Das Berufungsgericht gab den Berufungen beider Parteien nicht Folge. Der Verpflichtete müsse alles Zumutbare unternehmen, um die titulierte Verpflichtung erfüllen zu können. Davon könne hier kein Rede sein, weil sich die Klägerin auf Zusicherungen ihrer Lieferanten verlassen habe, die Ware sei erstmals innerhalb des Europäischen Wirtschaftsraums in Verkehr gebracht worden, ohne dass es ihr jemals möglich gewesen wäre, diese Zusagen zu überprüfen. Die Entscheidung der Klägerin, Waren außerhalb des Vertriebssystems der Beklagten offensichtlich günstiger zu erwerben, um konkurrenzfähige Preise gegenüber den Vertriebshändlern der Beklagten anbieten zu können, stelle ihr unternehmerisches Risiko dar. Es wäre ihr offen gestanden, bereits unmittelbar nach Erlassung der einstweiligen Verfügung alle fraglichen Produkte aus ihrem Vertrieb zu entfernen. Dass die Beklagte erst viel später
– nämlich aufgrund eines Schreibens der Klägerin vom 24. Juli 2017 – die Mitwirkung bei der Ermittlung der Herkunft der Produkte verweigert habe, sei ohne Bedeutung. Da die einstweilige Verfügung mit ihrer Zustellung an den Klagevertreter rechtswirksam gewesen sei, wäre dieser gehalten gewesen, sie umgehend dem Entscheidungsträger der Klägerin bekannt zu geben, der zu diesem Zweck gerade in Anbetracht des anhängigen Titelverfahrens auch ständig – allenfalls unter Nennung eines Vertreters – erreichbar sein müsse. Einem Rechtsanwalt müsse allerdings zugebilligt werden, dass er die Entscheidung am Zustelltag lese und in ihrer Bedeutung erfasse, bevor er mit dem Entscheidungsträger der Klägerin Kontakt aufnehme. Das Erstgericht sei deshalb zutreffend davon ausgegangen, dass die Umsetzung der einstweiligen Verfügung durch die Klägerin erst im Lauf des 29. Juni 2017 erfolgen hätte können. Hingegen sei nicht nachvollziehbar, wieso es der Klägerin nicht bereits am Freitag, dem 30. Juni 2017 möglich gewesen sein hätte sollen, sich titelgemäß zu verhalten und die Waren aus dem Verkauf zu nehmen.
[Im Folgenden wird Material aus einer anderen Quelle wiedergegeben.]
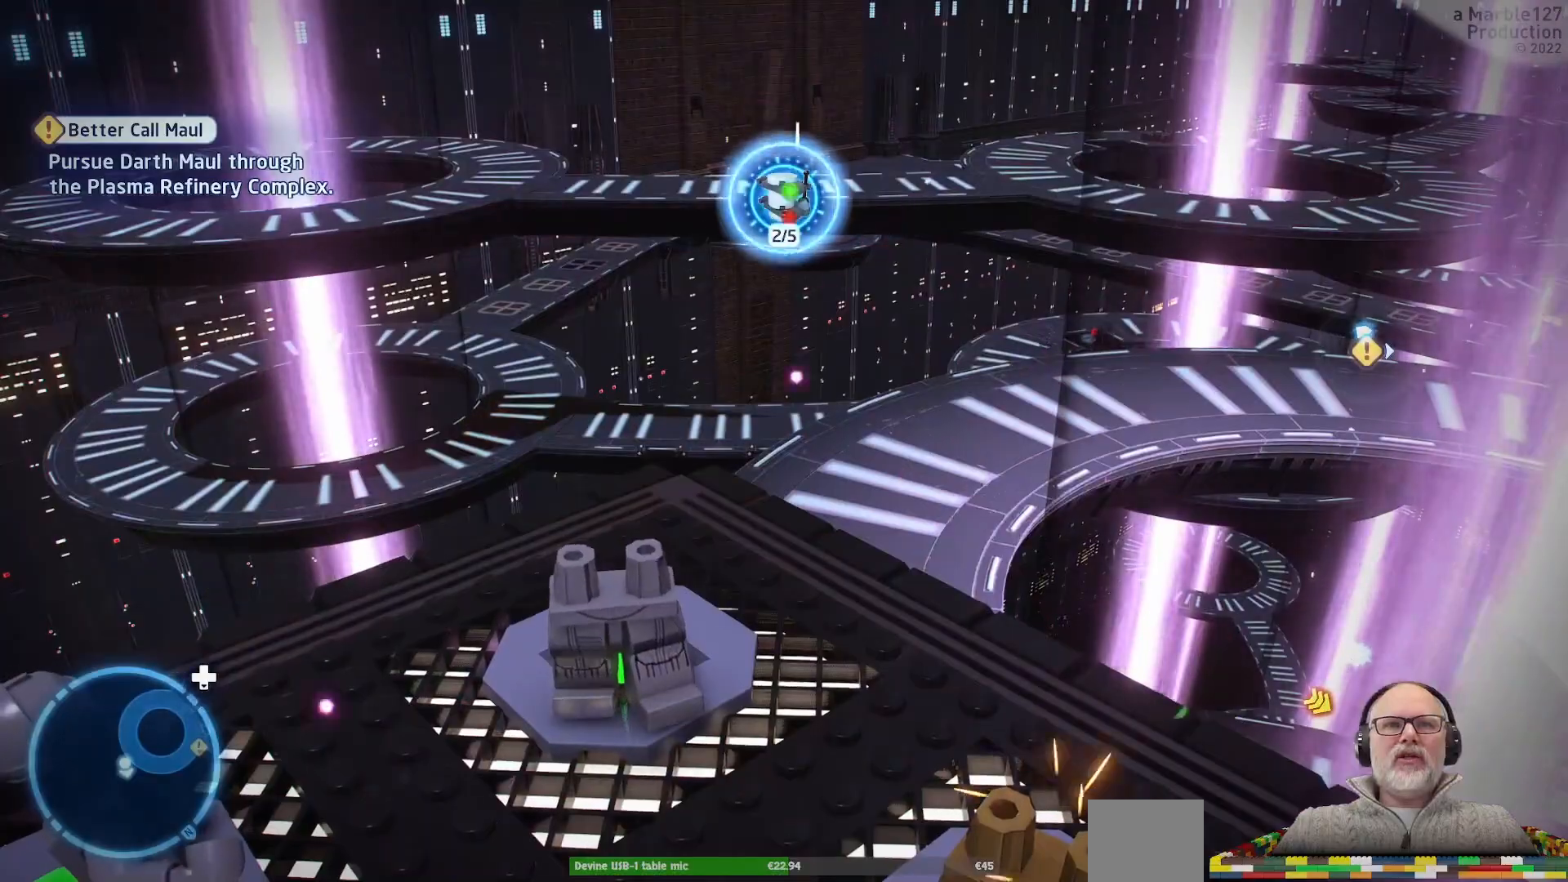
{"buttons": [], "left_stick": "center", "right_stick": "left", "events": [[467, "right_stick", "left"]]}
Das Berufungsgericht sprach aus, dass der Wert des Entscheidungsgegenstands hinsichtlich jedes einzelnen Verstoßes 5.000 EUR, nicht aber 30.000 EUR übersteige, und ließ die ordentliche Revision zu, weil sich Rechtsfragen der Qualität des § 502 Abs 1 ZPO gestellt hätten, und zwar einerseits wie die Beweislast im Impugnationsverfahren bei selektiven Vertriebssystemen verteilt sei, wenn lediglich der Produzent bei der Ermittlung der Herkunft der Waren mithelfen könne, dies aber verweigere, und andererseits dahin, wie rasch eine einstweilige Verfügung umzusetzen sei, die ein Unterlassungsgebot enthalte und im Elektronischen Rechtsverkehr zugestellt worden sei.
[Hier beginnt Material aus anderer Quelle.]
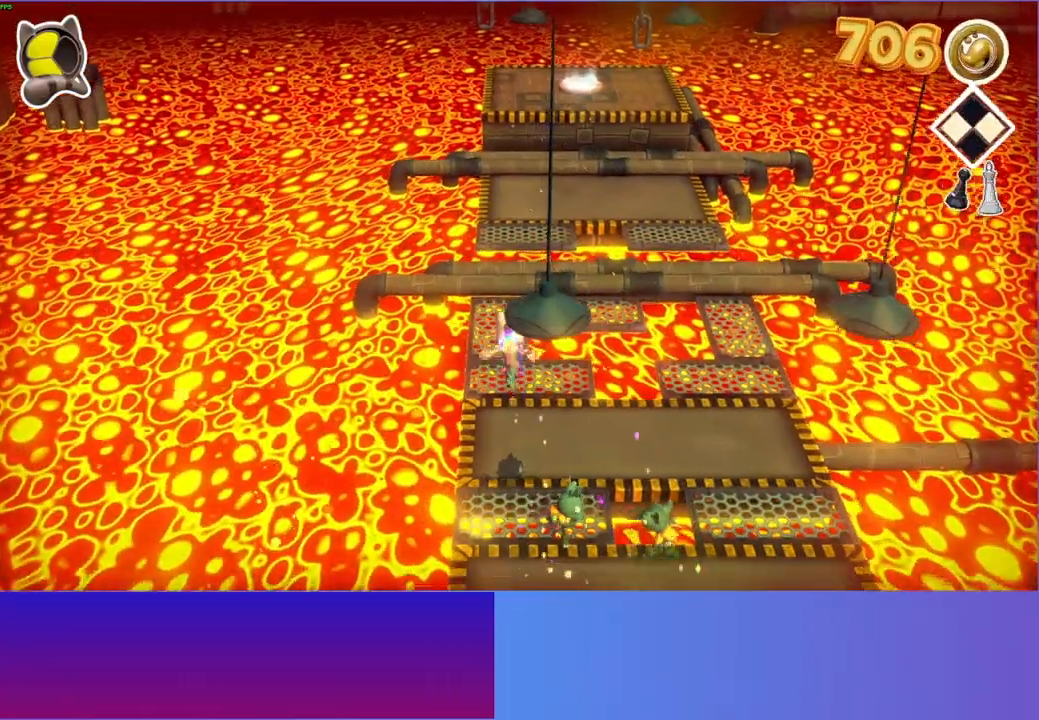
Gameplay with a controller (Xbox layout); each line is a JSON object with the inputs held at the frame after it. "events" lists button and stick changes between this image and that frame as [ms after this image, input, new state], when the widget could be followed in between. Not read: L3 R3.
{"buttons": [], "left_stick": "up", "right_stick": "center", "events": []}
Die Revision der Klägerin ist entgegen dem – den Obersten Gerichtshof nicht bindenden – Ausspruch des Berufungsgerichts mangels erheblicher Rechtsfrage nicht zulässig.
Rechtliche Beurteilung
1. Fragen der Beweislastverteilung stellen sich nur dann, wenn ein Beweis für eine strittige, entscheidungswesentliche Tatsache nicht erbracht werden kann (RIS-Justiz RS0039875). Liegen hingegen entsprechende (positive) Tatsachenfeststellungen vor, spielt es keine Rolle mehr, wen die Beweislast trifft (RIS-Justiz RS0039939 [T23, T26, T29]). Da im Impugnationsverfahren – anders als im Titelverfahren, in dem insoweit Negativfeststellungen getroffen wurden – positiv feststeht, dass die inkriminierten Verkäufe Waren betrafen, die außerhalb des Europäischen Wirtschaftsraums erstmals in Verkehr gebracht worden waren, kommt es hier auf die von der Klägerin ausführlich thematisierte Frage der Beweislastverteilung bei Markenrechtsverletzungen in selektiven Vertriebssystemen nicht an.
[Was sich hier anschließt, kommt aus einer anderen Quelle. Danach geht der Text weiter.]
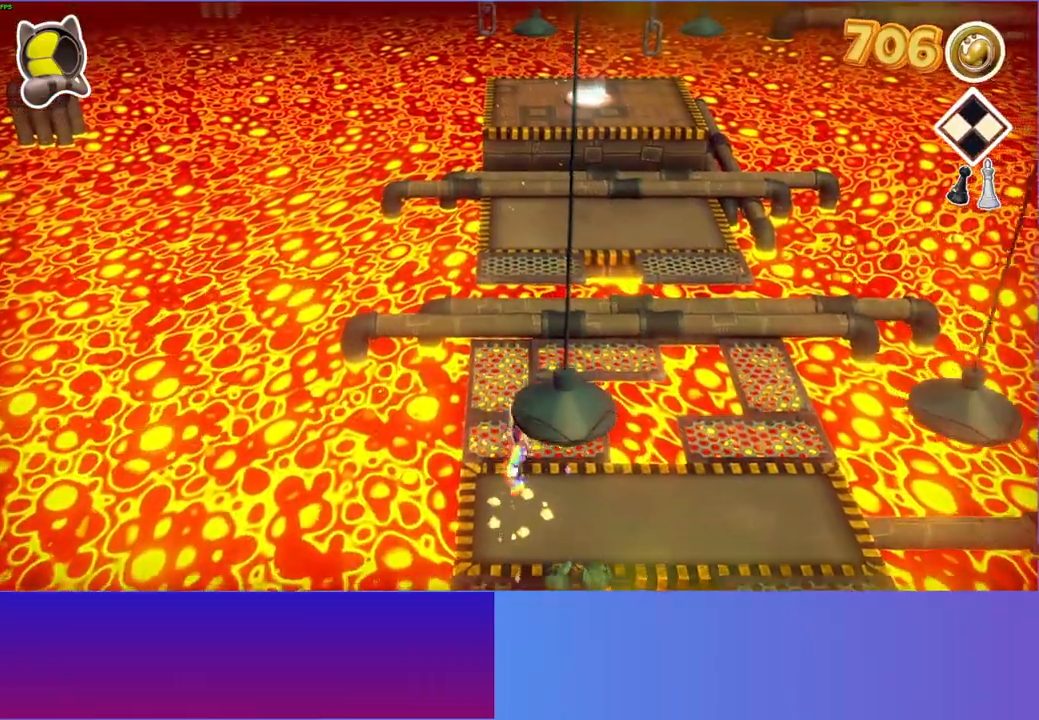
{"buttons": [], "left_stick": "up-right", "right_stick": "center", "events": [[283, "A", "down"], [300, "left_stick", "up-right"], [417, "A", "up"]]}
2. Die Entscheidung des Berufungsgerichts über eine Beweisrüge ist mangelfrei, wenn es nachvollziehbare Überlegungen über die
Beweiswürdigung anstellt und in seinem Urteil festhält (RIS-Justiz RS0043150 [T1]). Dies hat das Berufungsgericht entgegen der Behauptung der Klägerin getan.
3. Als aktenwidrig rügt die Klägerin die Ausführungen des Berufungsgerichts, wonach sie bestrebt sei, an den Vertriebshändlern der Beklagten vorbei über den Graumarkt günstigere Waren zu erwerben, um sich einen Wettbewerbsvorteil zu verschaffen. Dieser behaupteten Aktenwidrigkeit fehlt allerdings von vornherein die erforderliche Relevanz (vgl RIS-Justiz RS0043265), weil es im Impugnationsverfahren nur darauf ankommt, ob die Klägerin die behaupteten Verstöße begangen hat und ob sie daran ein Verschulden trifft.
4. Mit der Behauptung, das Unterlassungsgebot sei überhaupt nicht vollstreckbar, weil es der Klägerin ohne Mitwirkung der Beklagten nicht möglich sei, deren von der einstweiligen Verfügung betroffene Produkte von den davon nicht berührten zu unterscheiden, zeigt die Revision ebenfalls keine erhebliche Rechtsfrage auf. Aus der ins Treffen geführten mangelnden Exequierbarkeit einer Verpflichtung zur Vornahme einer unvertretbaren Handlung, die nicht ausschließlich vom Willen des Verpflichteten abhängt, nach § 354 EO (vgl dazu RIS-Justiz RS0004396), lässt sich für die Vollstreckbarkeit des hier zu beurteilenden, nach § 355 EO durchzusetzenden Unterlassungsgebots nichts gewinnen. Dass die Klägerin durchaus in der Lage war, dem Unterlassungstitel zu entsprechen, ist schon dadurch evident, dass sie mit E-Mail vom 7. Juli 2017 an ihre Filialleiter veranlasste, sämtliche Produkte der Beklagten aus den Regalen zu nehmen. Der ihr durch diese Maßnahme und den damit verbundenen Verkaufsstopp auch für die nicht dem Titel widersprechenden Produkte der Beklagten zweifellos entstehende wirtschaftliche Nachteil ist in diesem Zusammenhang irrelevant.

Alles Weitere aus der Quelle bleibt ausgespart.